***** Task input *****
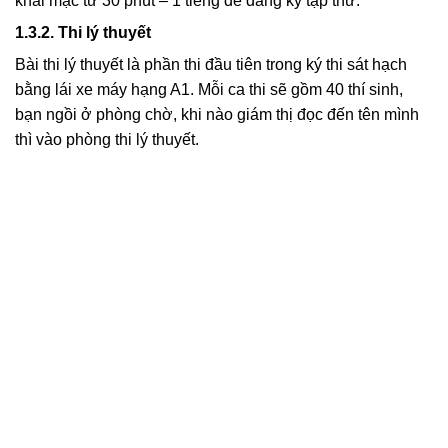
khai mạc từ 30 phút – 1 tiếng để đăng ký tập thử.
1.3.2. Thi lý thuyết
Bài thi lý thuyết là phần thi đầu tiên trong ký thi sát hạch
bằng lái xe máy hạng A1. Mỗi ca thi sẽ gồm 40 thí sinh,
bạn ngồi ở phòng chờ, khi nào giám thị đọc đến tên mình
thì vào phòng thi lý thuyết.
*****
• [Task statement] A word-for-word copy of the records is needed, with no pictures carried over.

• [Answer space]
khai mạc từ 30 phút – 1 tiếng để đăng ký tập thử.
1.3.2. Thi lý thuyết
Bài thi lý thuyết là phần thi đầu tiên trong ký thi sát hạch
bằng lái xe máy hạng A1. Mỗi ca thi sẽ gồm 40 thí sinh,
bạn ngồi ở phòng chờ, khi nào giám thị đọc đến tên mình
thì vào phòng thi lý thuyết.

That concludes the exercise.